Event: 2nd AIM-AMA Sheth Foundation Doctoral Consortium, January 5-7, 2014
Session: Facilitating Collaboration With The Industry
Speaker: Dr. David W. Stewart, President’s Professor of Marketing and Law, Loyola Marymount University

In his presentation, Dr. Stewart discusses why it is important for the academia to interact with managers who he calls ‘real people’ and lists a few benefits and problems associated with such interaction. He talks about his association with Marketing Accountability Standards Board, an organization that aims to facilitate interaction between academia & industry and shares some tips on what academicians can do to facilitate this interaction.

According to Dr. Stewart academicians can gain a lot of value by interacting with managers like – the interaction can be very stimulating, they can acquire access to more data, they can get to solve ‘real’ problems, and feedback from managers can bring out a different or new perspective to the problem which may not have been considered before.

Though the benefits are enormous this interaction does have a downside to it says Dr. Stewart.
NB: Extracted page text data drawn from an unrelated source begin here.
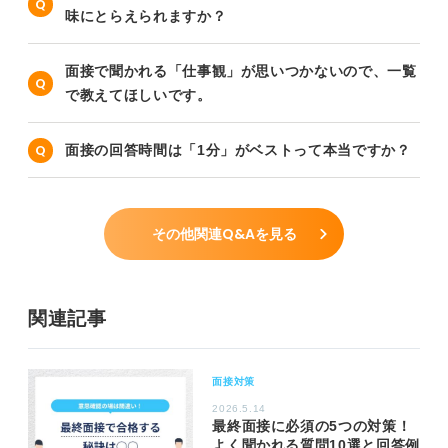
味にとらえられますか？
面接で聞かれる「仕事観」が思いつかないので、一覧
で教えてほしいです。
面接の回答時間は「1分」がベストって本当ですか？
その他関連Q&Aを見る
関連記事
面接対策
2026.5.14
最終面接に必須の5つの対策！
よく聞かれる質問10選と回答例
Some of the problems faced by the academia when interacting with the industry are – cutting through the organization’s red tape can be a lengthy process, difficulty in acquiring the necessary approvals to publish the research, having to provide immediate or specific solutions. He further adds that it is high risk and ill defined work which may not lead to expected results and may be highly time consuming.

Speaking about his own interaction with the industry, Dr. Stewart discusses an interesting project he undertook called the Boardroom Project that is committed to increasing interaction among marketing, finance & accounting and aims to move marketing to greater accountability.

During the course of the presentation, Dr. Stewart touches upon the importance of data in marketing. He says that we do not have a shortage of data; the problem is that the data does not have a ‘common’ meaning. To validate this point he shares an interesting find of  a study of definitions of common marketing terms conducted by the Advertising Research Foundation found that even within the same organization the same marketing term could have 15 different meanings.

Issues with valuation of brands is another very significant point that Dr. Stewart talks about in his presentation. He says that brands represent much of the value of the firm, yet we do not have a good way of valuing brands. He further elaborates the point by sharing how brands are treated by the accounting function.